■ **The problem**: Reproduce word for word the lines of the entries below, starting at the line containing "ETB Dhún na nGall" and ending with the last line of the entries.
———
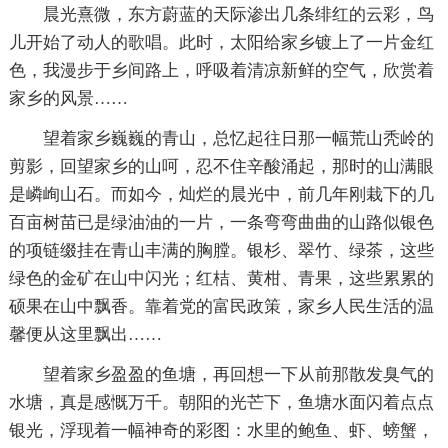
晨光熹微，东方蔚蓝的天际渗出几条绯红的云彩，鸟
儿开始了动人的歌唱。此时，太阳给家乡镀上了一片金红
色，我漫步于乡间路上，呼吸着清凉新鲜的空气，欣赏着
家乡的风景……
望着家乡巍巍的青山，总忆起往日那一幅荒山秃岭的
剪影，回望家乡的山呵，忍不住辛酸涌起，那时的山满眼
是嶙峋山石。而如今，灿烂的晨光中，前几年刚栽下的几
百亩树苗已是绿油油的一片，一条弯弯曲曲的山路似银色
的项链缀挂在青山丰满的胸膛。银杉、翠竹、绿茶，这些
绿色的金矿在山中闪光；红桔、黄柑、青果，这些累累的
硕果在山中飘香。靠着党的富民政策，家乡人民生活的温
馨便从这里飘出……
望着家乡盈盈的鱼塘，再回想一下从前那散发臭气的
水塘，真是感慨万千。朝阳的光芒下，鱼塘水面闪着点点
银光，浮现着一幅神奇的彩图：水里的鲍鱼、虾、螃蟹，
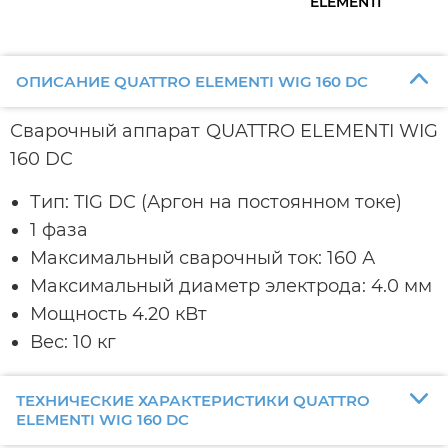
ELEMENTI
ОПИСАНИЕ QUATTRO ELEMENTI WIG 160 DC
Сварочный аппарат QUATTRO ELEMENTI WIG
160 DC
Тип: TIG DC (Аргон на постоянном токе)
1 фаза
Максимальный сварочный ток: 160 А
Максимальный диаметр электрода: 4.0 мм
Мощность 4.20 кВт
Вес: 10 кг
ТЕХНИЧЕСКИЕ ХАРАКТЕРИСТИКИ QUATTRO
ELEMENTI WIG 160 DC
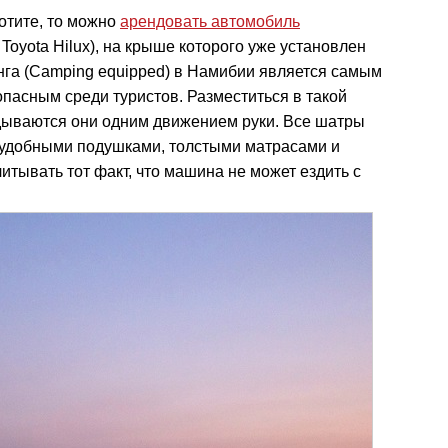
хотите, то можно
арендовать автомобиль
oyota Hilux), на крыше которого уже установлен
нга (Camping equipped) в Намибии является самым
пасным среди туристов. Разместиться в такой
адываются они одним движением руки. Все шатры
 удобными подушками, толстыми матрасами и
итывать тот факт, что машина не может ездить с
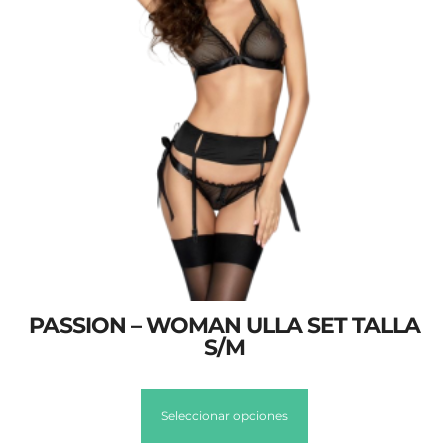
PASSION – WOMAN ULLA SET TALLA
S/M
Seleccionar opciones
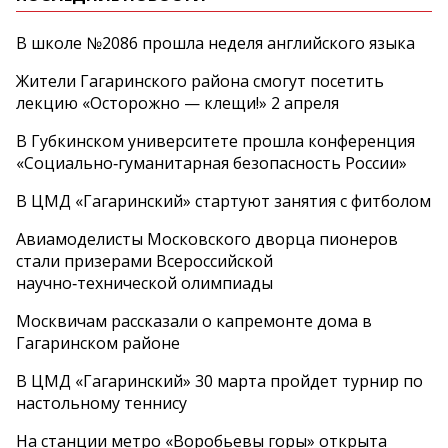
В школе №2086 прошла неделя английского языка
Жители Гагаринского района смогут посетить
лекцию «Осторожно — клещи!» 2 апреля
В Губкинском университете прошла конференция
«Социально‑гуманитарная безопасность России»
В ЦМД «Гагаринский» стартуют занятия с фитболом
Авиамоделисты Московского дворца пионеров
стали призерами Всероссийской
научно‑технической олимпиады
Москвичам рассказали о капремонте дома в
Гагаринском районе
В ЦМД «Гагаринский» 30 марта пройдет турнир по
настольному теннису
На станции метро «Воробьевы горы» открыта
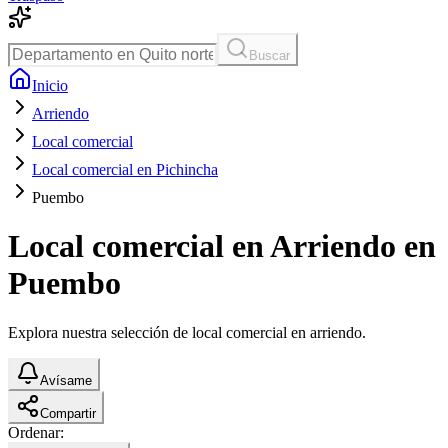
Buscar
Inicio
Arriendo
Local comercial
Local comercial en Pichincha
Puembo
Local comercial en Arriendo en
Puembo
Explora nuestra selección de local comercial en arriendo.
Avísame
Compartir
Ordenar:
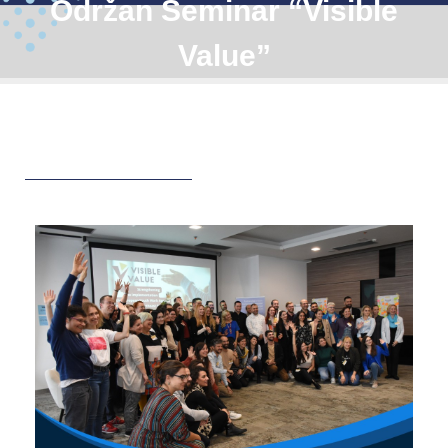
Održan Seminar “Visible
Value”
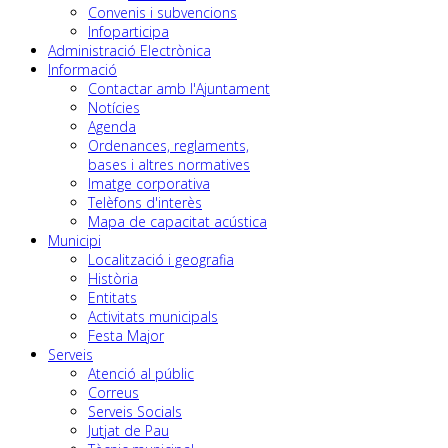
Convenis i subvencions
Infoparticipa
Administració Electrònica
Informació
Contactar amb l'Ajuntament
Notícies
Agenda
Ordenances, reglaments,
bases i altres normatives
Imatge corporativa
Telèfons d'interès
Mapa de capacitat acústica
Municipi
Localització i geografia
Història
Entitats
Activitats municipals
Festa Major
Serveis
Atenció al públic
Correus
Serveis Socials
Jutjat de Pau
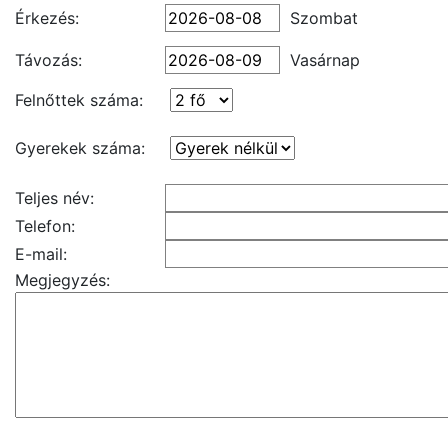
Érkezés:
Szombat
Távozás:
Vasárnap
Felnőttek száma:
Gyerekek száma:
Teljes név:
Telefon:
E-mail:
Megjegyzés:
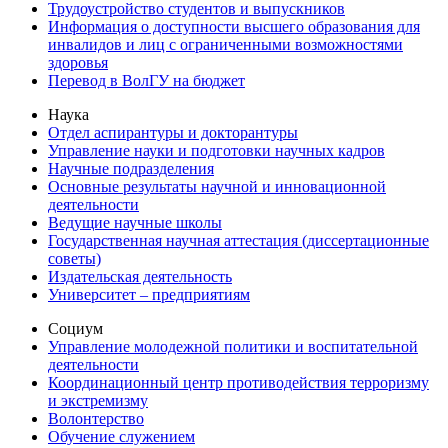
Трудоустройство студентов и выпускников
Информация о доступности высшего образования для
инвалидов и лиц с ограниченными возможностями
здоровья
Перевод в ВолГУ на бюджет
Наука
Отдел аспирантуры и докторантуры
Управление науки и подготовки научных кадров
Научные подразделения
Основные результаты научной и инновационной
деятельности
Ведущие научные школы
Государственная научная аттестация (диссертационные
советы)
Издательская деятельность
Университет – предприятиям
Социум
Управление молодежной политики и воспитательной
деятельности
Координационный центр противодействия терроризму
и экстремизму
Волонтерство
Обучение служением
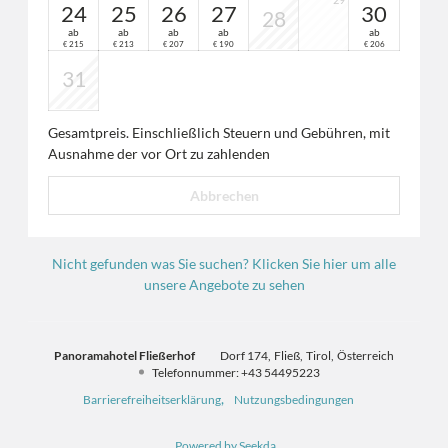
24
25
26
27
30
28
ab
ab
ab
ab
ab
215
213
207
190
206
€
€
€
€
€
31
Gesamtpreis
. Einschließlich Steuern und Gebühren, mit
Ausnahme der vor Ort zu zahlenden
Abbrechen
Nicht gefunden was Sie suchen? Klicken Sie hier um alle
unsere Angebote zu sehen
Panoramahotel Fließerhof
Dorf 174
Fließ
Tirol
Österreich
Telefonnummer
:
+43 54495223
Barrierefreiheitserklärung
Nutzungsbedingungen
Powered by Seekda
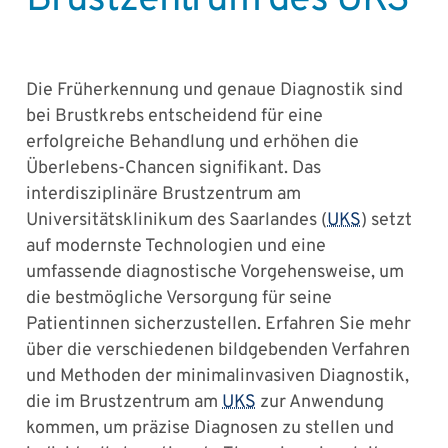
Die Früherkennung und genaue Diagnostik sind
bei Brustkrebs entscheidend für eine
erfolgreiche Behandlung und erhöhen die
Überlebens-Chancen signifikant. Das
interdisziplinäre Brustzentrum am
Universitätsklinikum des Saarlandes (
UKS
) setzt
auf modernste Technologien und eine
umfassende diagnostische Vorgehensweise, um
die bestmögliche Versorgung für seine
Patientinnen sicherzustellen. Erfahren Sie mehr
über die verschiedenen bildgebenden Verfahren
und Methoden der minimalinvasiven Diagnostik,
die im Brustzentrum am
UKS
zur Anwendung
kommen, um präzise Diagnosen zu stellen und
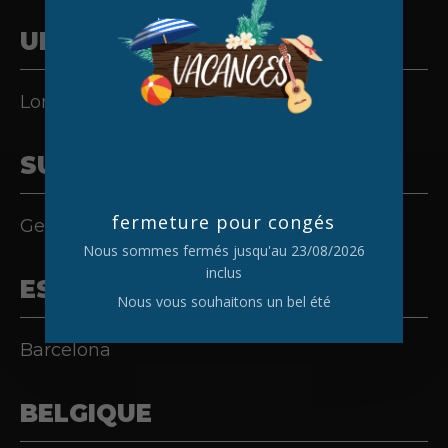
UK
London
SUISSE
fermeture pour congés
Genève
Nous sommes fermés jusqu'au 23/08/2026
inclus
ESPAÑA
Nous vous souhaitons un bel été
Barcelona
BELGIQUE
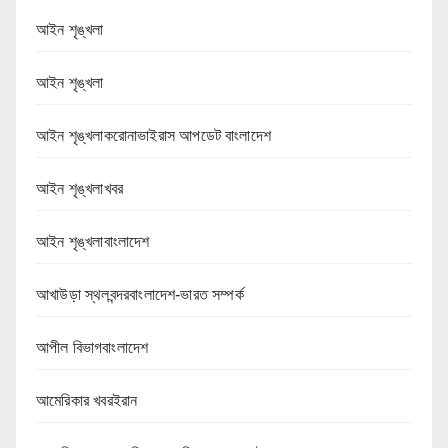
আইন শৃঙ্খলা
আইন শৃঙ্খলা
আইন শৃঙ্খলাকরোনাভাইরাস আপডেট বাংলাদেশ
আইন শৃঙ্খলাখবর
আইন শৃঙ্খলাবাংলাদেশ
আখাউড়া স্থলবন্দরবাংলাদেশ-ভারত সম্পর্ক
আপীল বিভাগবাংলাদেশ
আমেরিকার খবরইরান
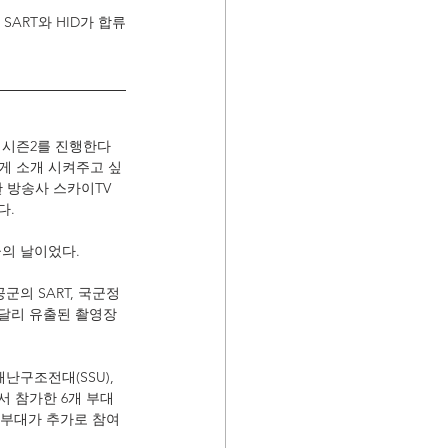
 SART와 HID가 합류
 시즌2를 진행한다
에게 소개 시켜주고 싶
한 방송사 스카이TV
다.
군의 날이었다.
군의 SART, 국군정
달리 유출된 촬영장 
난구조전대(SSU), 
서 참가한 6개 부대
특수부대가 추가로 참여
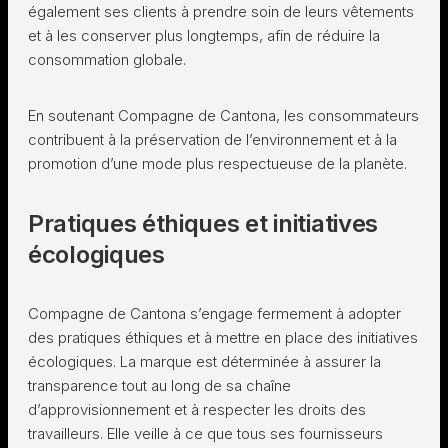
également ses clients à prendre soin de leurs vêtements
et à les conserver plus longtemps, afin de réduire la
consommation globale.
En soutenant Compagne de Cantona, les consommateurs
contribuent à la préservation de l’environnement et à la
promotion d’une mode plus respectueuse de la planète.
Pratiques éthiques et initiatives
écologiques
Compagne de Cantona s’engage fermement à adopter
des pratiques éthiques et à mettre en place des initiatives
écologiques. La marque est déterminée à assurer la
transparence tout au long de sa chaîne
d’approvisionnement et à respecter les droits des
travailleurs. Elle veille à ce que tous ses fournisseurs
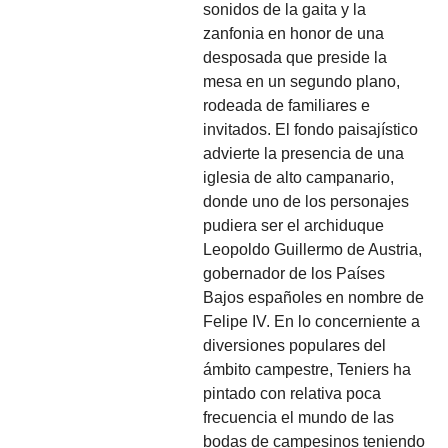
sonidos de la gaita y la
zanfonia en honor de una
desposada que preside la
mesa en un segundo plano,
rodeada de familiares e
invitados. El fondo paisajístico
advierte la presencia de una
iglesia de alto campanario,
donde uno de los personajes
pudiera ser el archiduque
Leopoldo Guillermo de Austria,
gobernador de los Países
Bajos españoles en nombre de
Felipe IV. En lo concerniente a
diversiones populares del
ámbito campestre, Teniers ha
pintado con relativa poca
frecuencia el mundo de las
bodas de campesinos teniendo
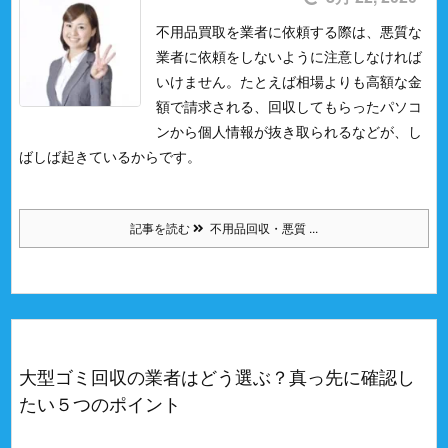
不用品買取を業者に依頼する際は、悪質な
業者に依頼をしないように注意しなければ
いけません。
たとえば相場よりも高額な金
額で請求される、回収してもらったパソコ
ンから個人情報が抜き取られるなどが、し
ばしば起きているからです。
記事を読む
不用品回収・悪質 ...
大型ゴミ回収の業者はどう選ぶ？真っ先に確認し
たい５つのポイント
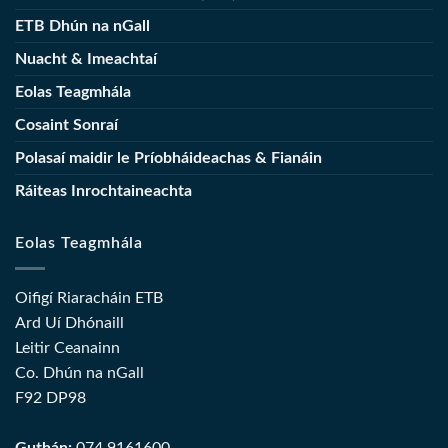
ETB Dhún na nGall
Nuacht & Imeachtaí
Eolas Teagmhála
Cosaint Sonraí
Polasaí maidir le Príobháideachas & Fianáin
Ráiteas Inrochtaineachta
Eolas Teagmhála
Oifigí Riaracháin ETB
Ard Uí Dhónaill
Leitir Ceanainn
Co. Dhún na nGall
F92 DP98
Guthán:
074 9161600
———
■ **Answer area**:
ETB Dhún na nGall
Nuacht & Imeachtaí
Eolas Teagmhála
Cosaint Sonraí
Polasaí maidir le Príobháideachas & Fianáin
Ráiteas Inrochtaineachta
Eolas Teagmhála
Oifigí Riaracháin ETB
Ard Uí Dhónaill
Leitir Ceanainn
Co. Dhún na nGall
F92 DP98
Guthán:
074 9161600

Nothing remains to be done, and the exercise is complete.